▶ [Task to carry out]
Find the string "Tangerang" in the records. Copy each line that has it.

▶ [Material provided]
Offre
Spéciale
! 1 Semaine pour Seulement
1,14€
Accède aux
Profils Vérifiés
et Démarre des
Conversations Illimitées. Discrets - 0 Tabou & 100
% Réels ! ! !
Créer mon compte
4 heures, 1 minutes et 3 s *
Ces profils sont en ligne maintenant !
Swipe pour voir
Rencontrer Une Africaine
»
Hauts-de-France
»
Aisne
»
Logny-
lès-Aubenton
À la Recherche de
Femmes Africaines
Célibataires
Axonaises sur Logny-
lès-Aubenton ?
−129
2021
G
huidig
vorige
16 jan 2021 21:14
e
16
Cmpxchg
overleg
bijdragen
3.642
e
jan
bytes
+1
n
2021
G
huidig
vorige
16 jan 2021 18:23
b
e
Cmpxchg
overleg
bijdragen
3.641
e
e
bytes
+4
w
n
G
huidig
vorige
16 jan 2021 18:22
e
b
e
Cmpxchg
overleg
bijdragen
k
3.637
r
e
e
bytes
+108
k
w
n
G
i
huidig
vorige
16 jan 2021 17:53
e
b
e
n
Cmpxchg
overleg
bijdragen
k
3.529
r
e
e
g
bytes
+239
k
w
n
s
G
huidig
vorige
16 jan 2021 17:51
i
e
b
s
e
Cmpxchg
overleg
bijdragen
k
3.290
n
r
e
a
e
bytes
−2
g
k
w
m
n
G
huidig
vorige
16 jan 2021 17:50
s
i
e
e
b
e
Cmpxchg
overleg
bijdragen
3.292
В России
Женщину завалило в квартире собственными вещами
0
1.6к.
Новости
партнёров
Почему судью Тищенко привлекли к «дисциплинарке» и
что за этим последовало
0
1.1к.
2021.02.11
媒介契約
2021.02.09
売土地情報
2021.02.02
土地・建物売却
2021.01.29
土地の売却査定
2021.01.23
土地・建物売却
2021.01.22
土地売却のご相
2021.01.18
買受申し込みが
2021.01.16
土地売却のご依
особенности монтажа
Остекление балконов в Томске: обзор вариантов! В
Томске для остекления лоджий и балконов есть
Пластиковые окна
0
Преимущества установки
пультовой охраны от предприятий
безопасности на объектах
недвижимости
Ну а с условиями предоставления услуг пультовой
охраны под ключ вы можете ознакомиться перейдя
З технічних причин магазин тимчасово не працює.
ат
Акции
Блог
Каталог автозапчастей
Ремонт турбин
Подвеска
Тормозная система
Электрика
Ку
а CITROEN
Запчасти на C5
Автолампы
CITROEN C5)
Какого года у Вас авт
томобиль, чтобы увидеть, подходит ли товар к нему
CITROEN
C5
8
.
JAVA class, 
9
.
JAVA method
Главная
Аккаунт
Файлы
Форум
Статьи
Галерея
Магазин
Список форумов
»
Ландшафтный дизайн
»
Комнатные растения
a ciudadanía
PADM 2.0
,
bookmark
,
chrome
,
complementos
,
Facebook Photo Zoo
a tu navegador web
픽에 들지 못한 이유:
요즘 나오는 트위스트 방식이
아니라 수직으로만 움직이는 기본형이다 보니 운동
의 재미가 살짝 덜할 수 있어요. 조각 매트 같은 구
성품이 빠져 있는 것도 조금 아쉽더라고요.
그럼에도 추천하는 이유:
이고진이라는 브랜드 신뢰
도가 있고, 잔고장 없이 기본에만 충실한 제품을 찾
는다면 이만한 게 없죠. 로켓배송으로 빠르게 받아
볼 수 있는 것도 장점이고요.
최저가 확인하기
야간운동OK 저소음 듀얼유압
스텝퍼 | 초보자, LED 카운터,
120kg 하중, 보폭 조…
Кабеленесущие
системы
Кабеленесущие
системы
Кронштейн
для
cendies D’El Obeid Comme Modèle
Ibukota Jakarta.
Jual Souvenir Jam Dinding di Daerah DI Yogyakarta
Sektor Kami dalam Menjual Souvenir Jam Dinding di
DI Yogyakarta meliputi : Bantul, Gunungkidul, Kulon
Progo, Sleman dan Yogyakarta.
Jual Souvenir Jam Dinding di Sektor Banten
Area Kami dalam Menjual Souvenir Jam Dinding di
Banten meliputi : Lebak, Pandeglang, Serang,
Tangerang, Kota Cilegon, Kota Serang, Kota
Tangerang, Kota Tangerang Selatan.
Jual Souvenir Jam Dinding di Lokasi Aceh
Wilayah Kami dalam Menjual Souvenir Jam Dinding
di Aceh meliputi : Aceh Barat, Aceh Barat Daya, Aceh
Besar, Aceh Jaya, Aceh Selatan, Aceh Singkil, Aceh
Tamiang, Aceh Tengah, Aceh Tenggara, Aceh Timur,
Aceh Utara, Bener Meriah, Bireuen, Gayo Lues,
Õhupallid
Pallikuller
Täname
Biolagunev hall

▶ [The completed task]
Tangerang, Kota Cilegon, Kota Serang, Kota
Tangerang, Kota Tangerang Selatan.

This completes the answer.